Sabtu, 24 Agustus 2013

Santa Monika (Teladan Para Ibu)

Monika dilahirkan di kota Thagaste, Afrika Utara. Keluarga Monika termasuk golongan yang terkemuka, sebuah keluarga Kristen yang saleh dan taat beribadah. Monika diasuh oleh seorang pelayan perempuan yang lebih berpengaruh daripada ibunya sendiri. Dia dididik secara ketat dan keras, khususnya dalam hal makan dan minum.

Pada usia yang masih tergolong muda, Monika menikah dengan seorang bernama Patrisius. Patrisius adalah seorang yang kasar, mudah marah, tidak setia, peminum, dan mempunyai ekonomi yang tidak memadai. Ia juga seorang kafir yang tidak percaya kepada Tuhan. Menghadapi sifat suaminya yang jauh dari sempurna itu, Monika yang saleh berdoa dan memohon Tuhan memberikan rahmat pertobatan kepada Patrisius.

** Tugas a **
Jawab pertanyaan berikut berdasarkan teks tentang Santa Monika:
(i) Di kota mana Monika dilahirkan?
(ii) Siapa nama pria yang dinikahi Monika?
(iii) Siapa yang mengasuh Monika?
Teks tentang Santa Monika dan data ini tidak saling berkaitan.

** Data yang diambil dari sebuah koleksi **
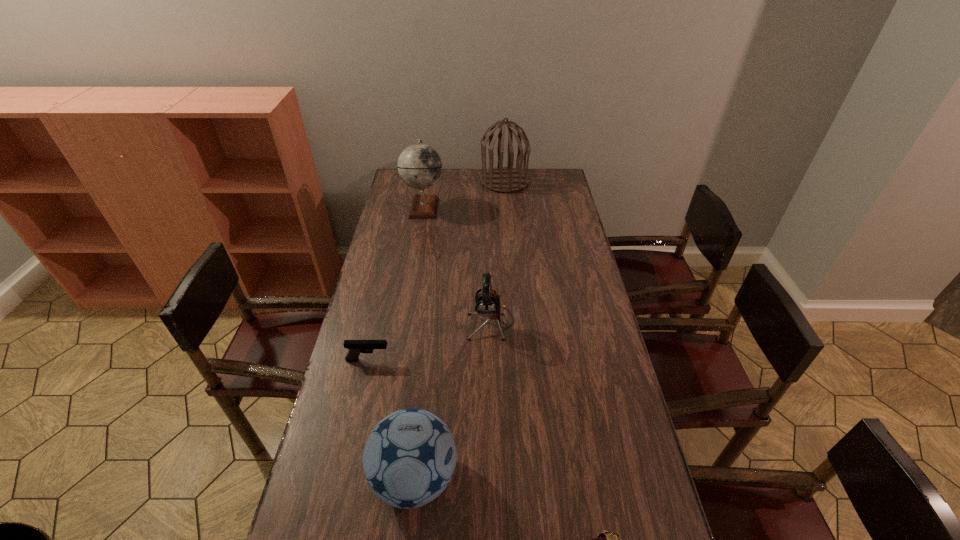
Image resolution: width=960 pixels, height=540 pixels. I want to click on object at the far edge, so click(501, 179).

Identify the location of globe at the left edge. Image resolution: width=960 pixels, height=540 pixels. (419, 165).

Identify the location of soccer ball present at the left edge. The image size is (960, 540). (409, 458).

Locate an element on the screen. Image resolution: width=960 pixels, height=540 pixels. pistol located in the left edge section of the desktop is located at coordinates (355, 347).

Where is `blank space at the far edge of the desktop`? blank space at the far edge of the desktop is located at coordinates (466, 187).

The height and width of the screenshot is (540, 960). I want to click on free region at the left edge of the desktop, so click(390, 221).

Where is `vacant space at the right edge of the desktop`? This screenshot has height=540, width=960. vacant space at the right edge of the desktop is located at coordinates (547, 211).

In the image, there is a desktop. Identify the location of free space at the far right corner. (547, 174).

Identify the location of unoccupied area between the third nearest object and the second farthest object. (396, 284).

Find the location of a particular element. The image size is (960, 540). empty space between the globe and the farthest object is located at coordinates (465, 194).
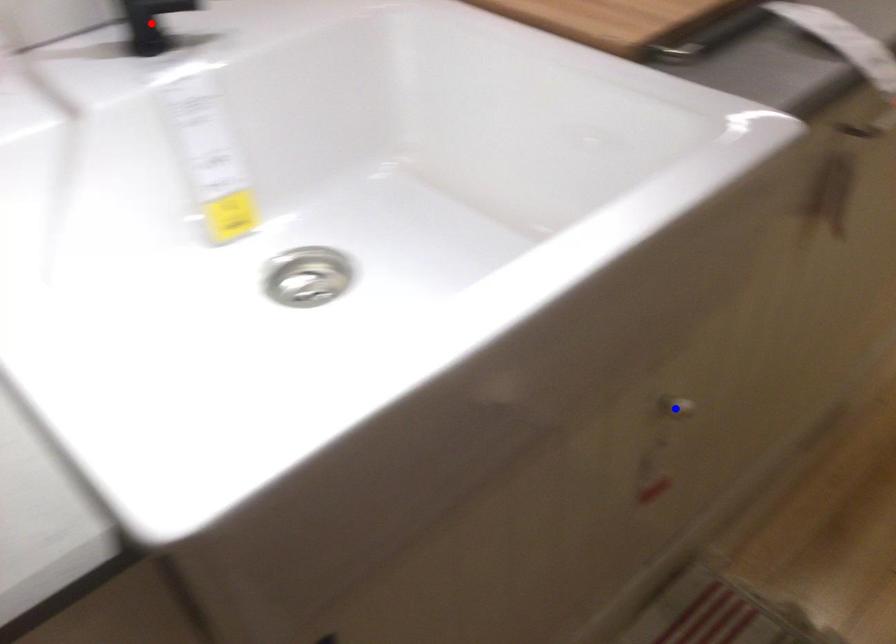
Question: Which of the two points in the image is closer to the camera?

Choices:
 (A) Blue point is closer.
 (B) Red point is closer.

Answer: (B)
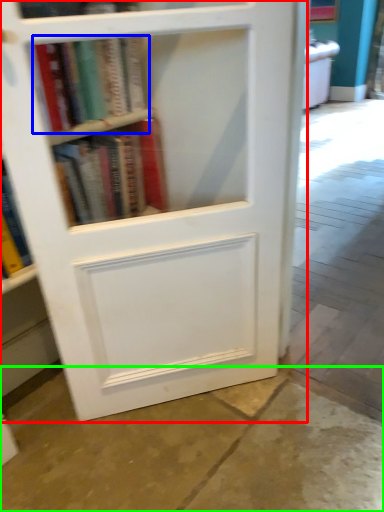
Question: Which is nearer to the bookcase (highlighted by a red box)? book (highlighted by a blue box) or concrete (highlighted by a green box).

Choices:
 (A) book
 (B) concrete

Answer: (A)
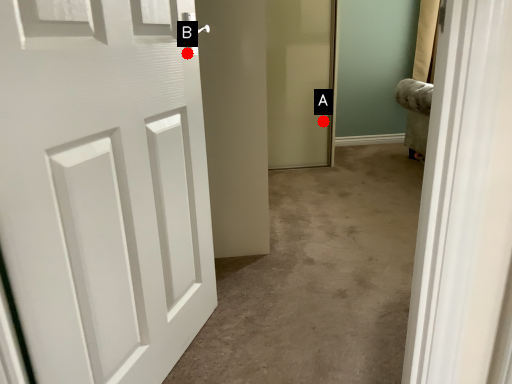
Question: Two points are circled on the image, labeled by A and B beside each circle. Which point appears farthest from the camera in this image?

Choices:
 (A) A is further
 (B) B is further

Answer: (A)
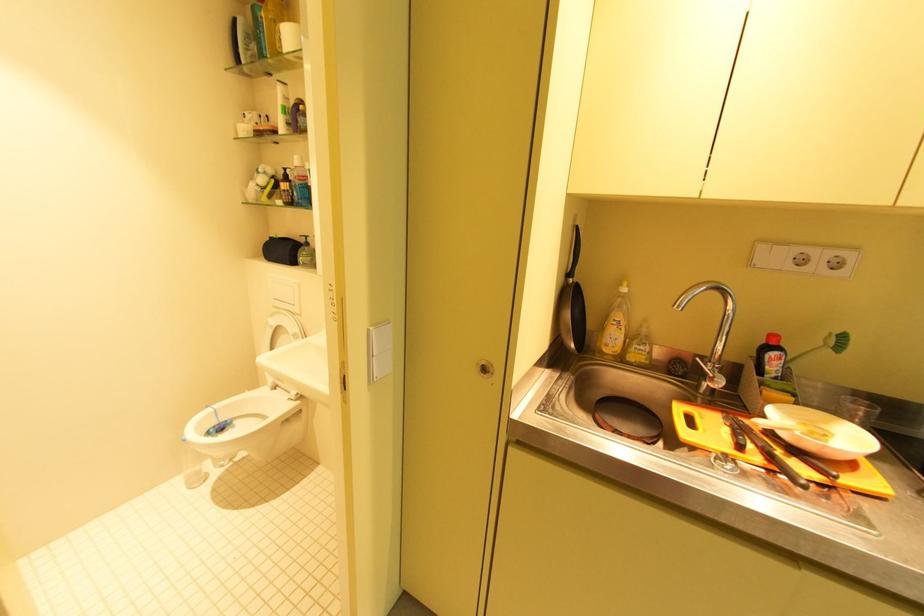
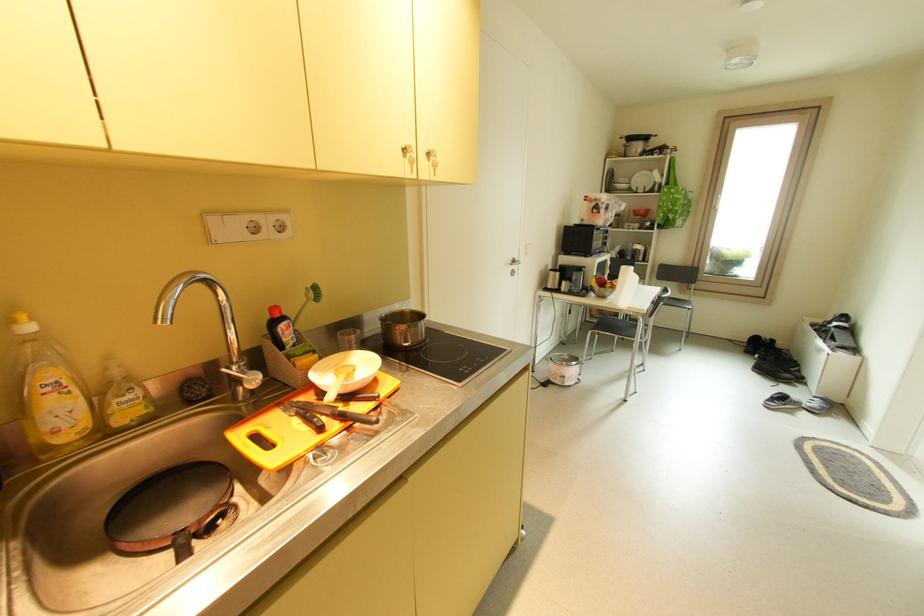
Locate, in the second image, the point that corresponds to (775,456) in the first image.

(347, 418)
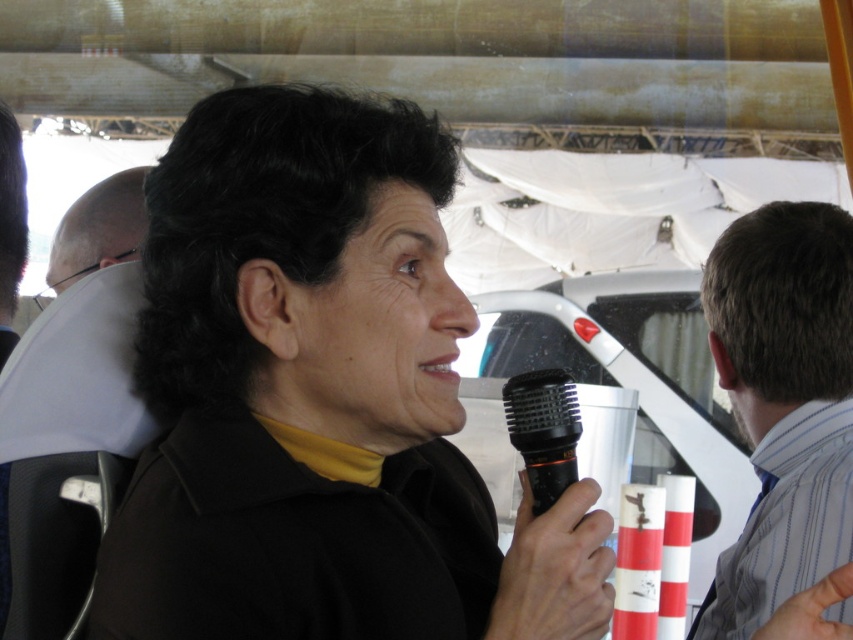
Question: Among these points, which one is nearest to the camera?

Choices:
 (A) (3, 292)
 (B) (791, 273)

Answer: (A)

Question: Can you confirm if bald head at upper left is thinner than matte black microphone at left?

Choices:
 (A) no
 (B) yes

Answer: (A)

Question: Can you confirm if gray striped shirt at right is thinner than bald head at upper left?

Choices:
 (A) yes
 (B) no

Answer: (A)

Question: Where is black matte shirt at center located in relation to matte black microphone at left in the image?

Choices:
 (A) right
 (B) left

Answer: (A)

Question: Which object is the closest to the gray striped shirt at right?

Choices:
 (A) matte black microphone at left
 (B) black matte microphone at center
 (C) bald head at upper left

Answer: (B)

Question: Which of these objects is positioned farthest from the matte black microphone at left?

Choices:
 (A) black matte shirt at center
 (B) gray striped shirt at right
 (C) bald head at upper left

Answer: (C)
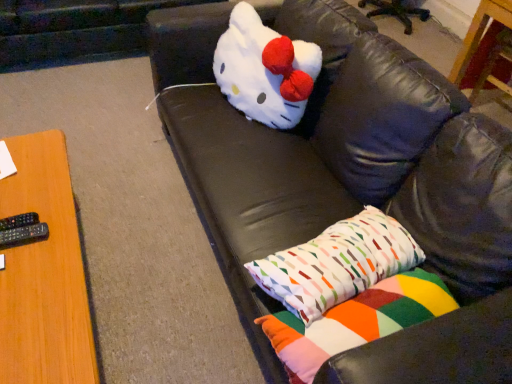
This screenshot has width=512, height=384. I want to click on free space above wooden table at left, marked as the 2th table in a back-to-front arrangement (from a real-world perspective), so click(29, 237).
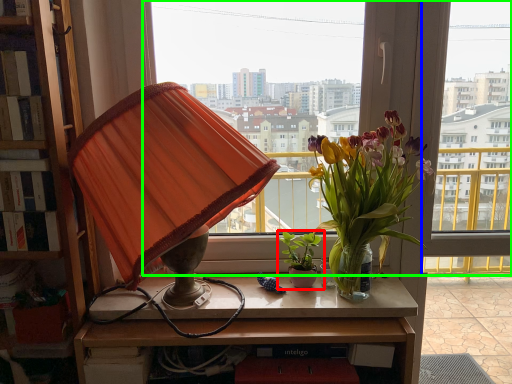
Question: Which is farther away from houseplant (highlighted by a red box)? window (highlighted by a blue box) or window (highlighted by a green box)?

Choices:
 (A) window
 (B) window

Answer: (B)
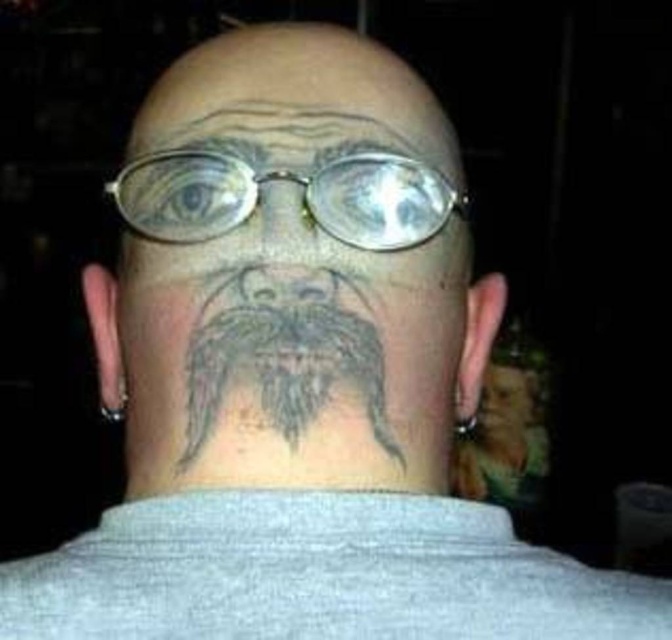
You are a tattoo artist assessing a client who wants to add a new tattoo on their face. The client already has a gray tattooed forehead at upper center and a gray tattooed beard at center. Based on their current tattoos, which tattoo is taller?

The gray tattooed forehead at upper center is taller than the gray tattooed beard at center.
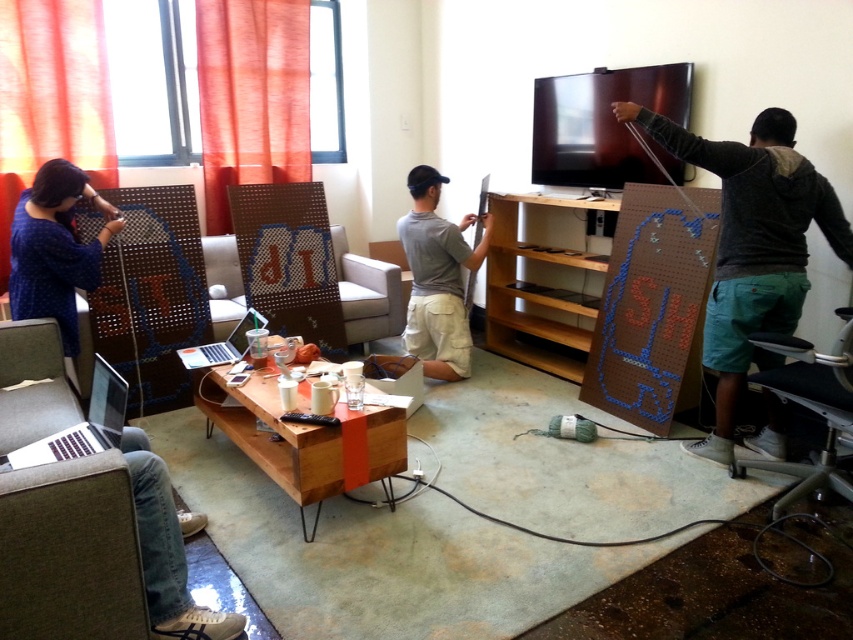
Question: In this image, where is blue fabric shirt at left located relative to gray matte shirt at center?

Choices:
 (A) below
 (B) above

Answer: (B)

Question: Estimate the real-world distances between objects in this image. Which object is farther from the gray matte shirt at center?

Choices:
 (A) green cotton shorts at right
 (B) blue fabric shirt at left

Answer: (B)

Question: Can you confirm if green cotton shorts at right is smaller than gray matte shirt at center?

Choices:
 (A) no
 (B) yes

Answer: (A)

Question: Which object appears farthest from the camera in this image?

Choices:
 (A) blue fabric shirt at left
 (B) green cotton shorts at right
 (C) gray matte shirt at center

Answer: (C)

Question: Is green cotton shorts at right to the left of blue fabric shirt at left from the viewer's perspective?

Choices:
 (A) yes
 (B) no

Answer: (B)

Question: Which of the following is the farthest from the observer?

Choices:
 (A) (708, 300)
 (B) (68, 216)

Answer: (B)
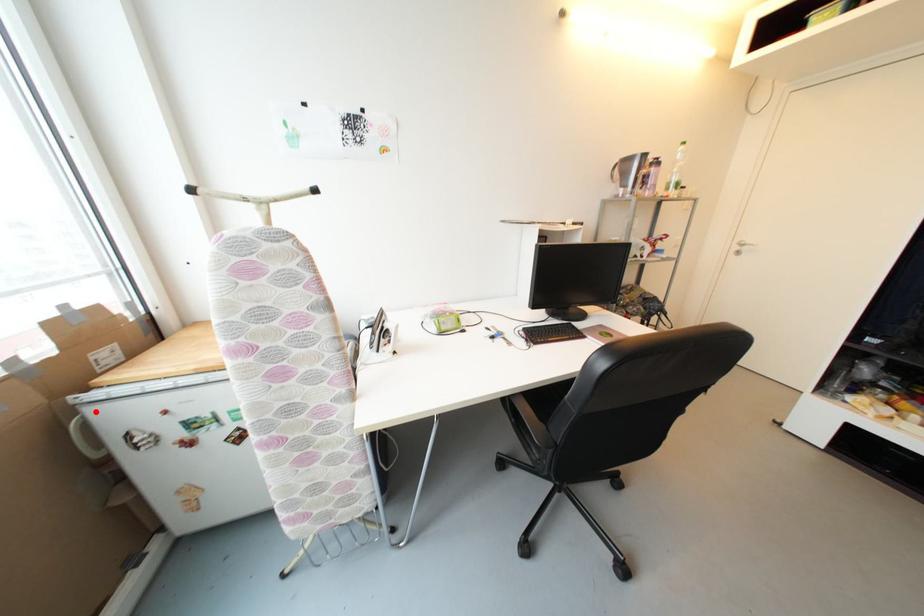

** Tugas b **
Konversikan baris-baris data di atas, dimulai dari baris yang memuat "Question: Estimate the" dan terus sampai akhir data, menjadi daftar JSON berisi string, satu string untuk tiap baris, tanpa baris kosong. Jangan sertakan gambar dalam jawaban.

** Hasil a **
(i) Di kota Thagaste, Afrika Utara.
(ii) Patrisius.
(iii) Seorang pelayan perempuan.

** Hasil b **
[
  "Question: Estimate the real-world distances between objects in this image. Which object is farther from the gray matte shirt at center?",
  "Choices:",
  " (A) green cotton shorts at right",
  " (B) blue fabric shirt at left",
  "Answer: (B)",
  "Question: Can you confirm if green cotton shorts at right is smaller than gray matte shirt at center?",
  "Choices:",
  " (A) no",
  " (B) yes",
  "Answer: (A)",
  "Question: Which object appears farthest from the camera in this image?",
  "Choices:",
  " (A) blue fabric shirt at left",
  " (B) green cotton shorts at right",
  " (C) gray matte shirt at center",
  "Answer: (C)",
  "Question: Is green cotton shorts at right to the left of blue fabric shirt at left from the viewer's perspective?",
  "Choices:",
  " (A) yes",
  " (B) no",
  "Answer: (B)",
  "Question: Which of the following is the farthest from the observer?",
  "Choices:",
  " (A) (708, 300)",
  " (B) (68, 216)",
  "Answer: (B)"
]